Supplied records.
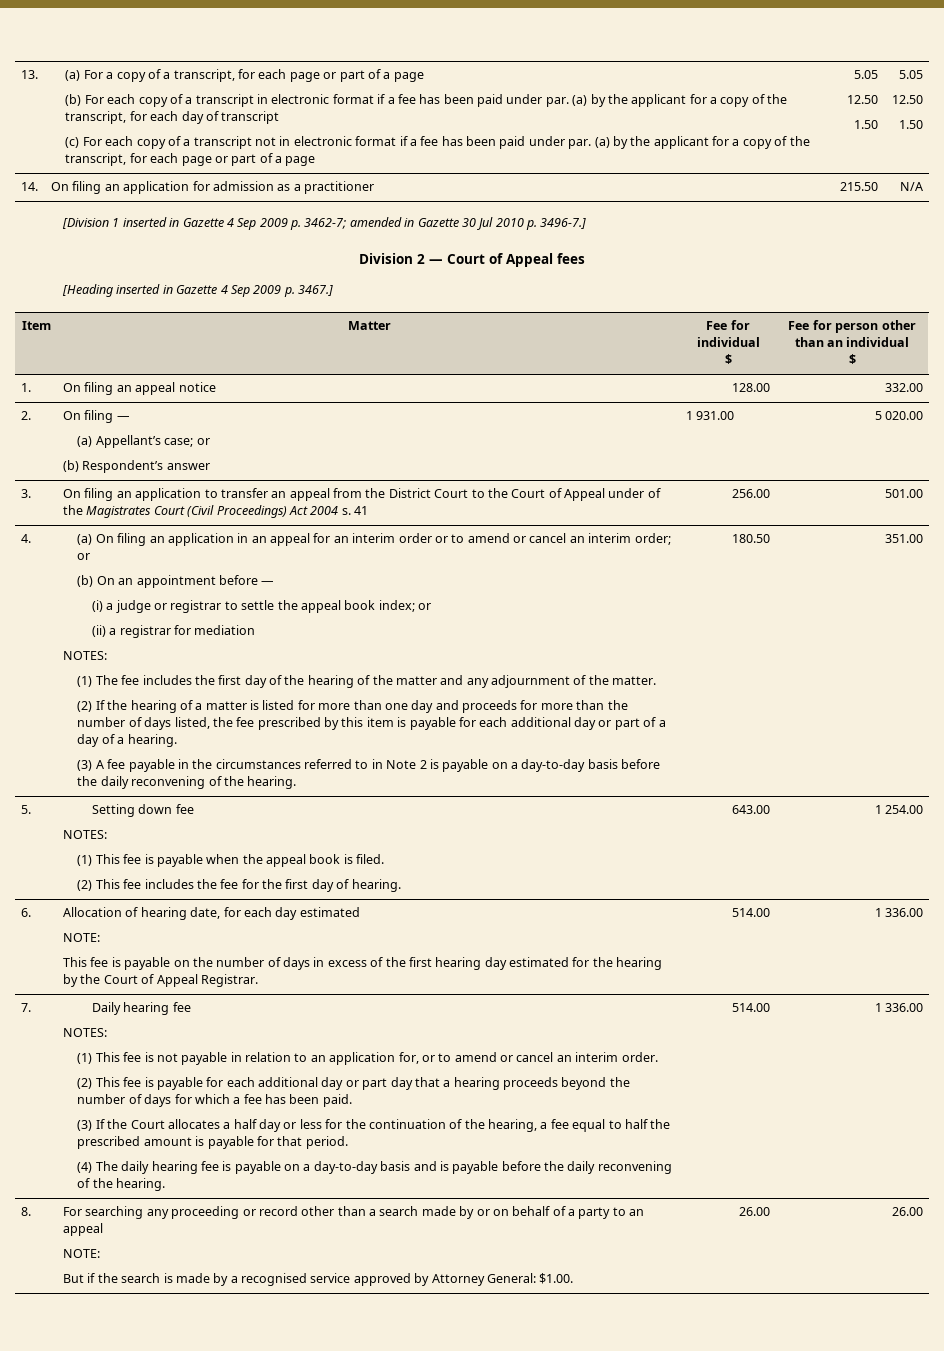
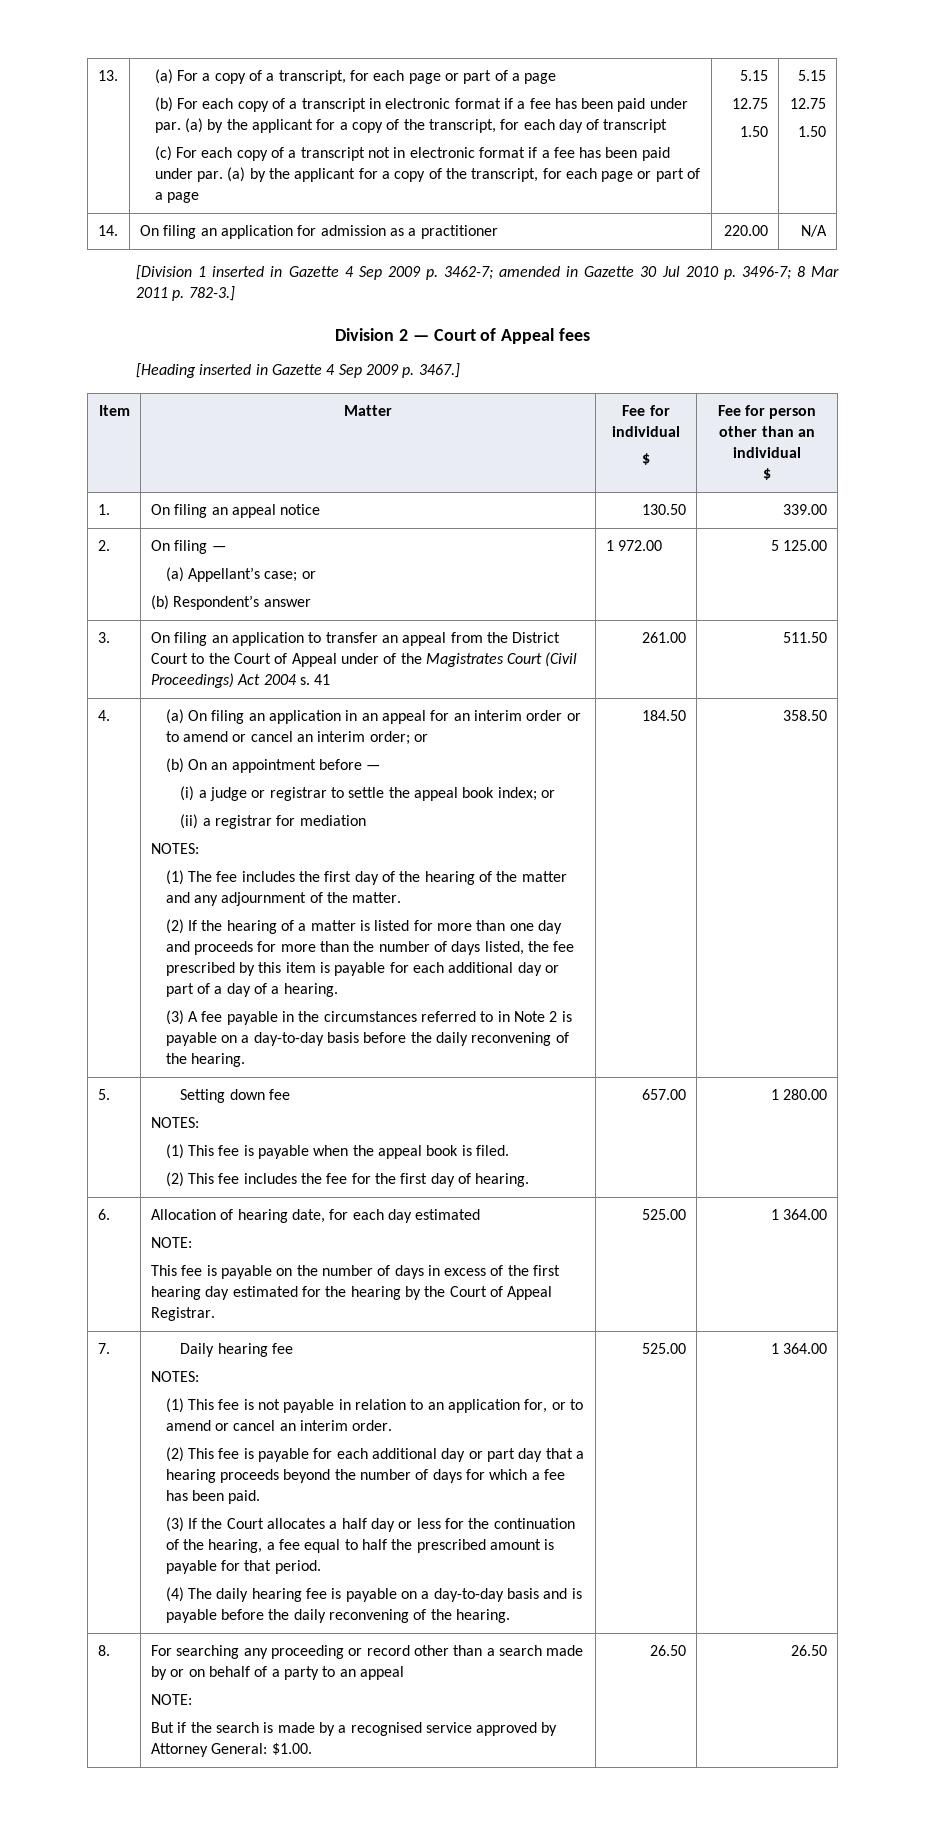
[853,70,878,79] [846,95,878,104] 5.05 // 12.50 -> [740,70,769,81] [732,98,769,109] 5.15 // 12.75
[898,70,923,79] [891,95,923,104] 5.05 // 12.50 -> [798,70,827,81] [790,98,827,109] 5.15 // 12.75
[839,182,878,191] 215.50 -> [724,225,769,236] 220.00
[540,218,587,229] 3496-7.] -> [741,266,840,280] [136,286,235,301] 3496-7; 8 Mar 2011 p. 782-3.]
[731,383,770,392] [884,383,923,392] 128.00 | 332.00 -> [642,504,687,515] [783,504,828,515] 130.50 | 339.00
[696,411,735,420] 931.00 -> [618,540,663,551] 972.00
[884,411,923,420] 020.00 -> [783,540,828,551] 125.00
[731,489,770,498] [884,489,923,498] 256.00 | 501.00 -> [642,632,687,643] [783,632,828,643] 261.00 | 511.50
[731,534,770,543] [884,534,923,543] 180.50 | 351.00 -> [642,710,687,721] [783,710,828,721] 184.50 | 358.50
[731,805,770,814] [874,805,923,814] 643.00 | 1 254.00 -> [642,1089,687,1100] [770,1089,828,1100] 657.00 | 1 280.00
[731,908,770,917] [874,908,923,917] 514.00 | 1 336.00 -> [642,1209,687,1220] [770,1209,828,1220] 525.00 | 1 364.00
[731,1003,770,1012] [874,1003,923,1012] 514.00 | 1 336.00 -> [642,1343,687,1354] [770,1343,828,1354] 525.00 | 1 364.00
[738,1207,770,1216] [891,1207,923,1216] 26.00 | 26.00 -> [650,1645,687,1656] [791,1645,828,1656] 26.50 | 26.50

Task.
Repeat exactly, please: transcribe each entry and leave out the pictures.

The completed task.
[853,70,878,79] [846,95,878,104] 5.05 // 12.50 -> [740,70,769,81] [732,98,769,109] 5.15 // 12.75
[898,70,923,79] [891,95,923,104] 5.05 // 12.50 -> [798,70,827,81] [790,98,827,109] 5.15 // 12.75
[839,182,878,191] 215.50 -> [724,225,769,236] 220.00
[540,218,587,229] 3496-7.] -> [741,266,840,280] [136,286,235,301] 3496-7; 8 Mar 2011 p. 782-3.]
[731,383,770,392] [884,383,923,392] 128.00 | 332.00 -> [642,504,687,515] [783,504,828,515] 130.50 | 339.00
[696,411,735,420] 931.00 -> [618,540,663,551] 972.00
[884,411,923,420] 020.00 -> [783,540,828,551] 125.00
[731,489,770,498] [884,489,923,498] 256.00 | 501.00 -> [642,632,687,643] [783,632,828,643] 261.00 | 511.50
[731,534,770,543] [884,534,923,543] 180.50 | 351.00 -> [642,710,687,721] [783,710,828,721] 184.50 | 358.50
[731,805,770,814] [874,805,923,814] 643.00 | 1 254.00 -> [642,1089,687,1100] [770,1089,828,1100] 657.00 | 1 280.00
[731,908,770,917] [874,908,923,917] 514.00 | 1 336.00 -> [642,1209,687,1220] [770,1209,828,1220] 525.00 | 1 364.00
[731,1003,770,1012] [874,1003,923,1012] 514.00 | 1 336.00 -> [642,1343,687,1354] [770,1343,828,1354] 525.00 | 1 364.00
[738,1207,770,1216] [891,1207,923,1216] 26.00 | 26.00 -> [650,1645,687,1656] [791,1645,828,1656] 26.50 | 26.50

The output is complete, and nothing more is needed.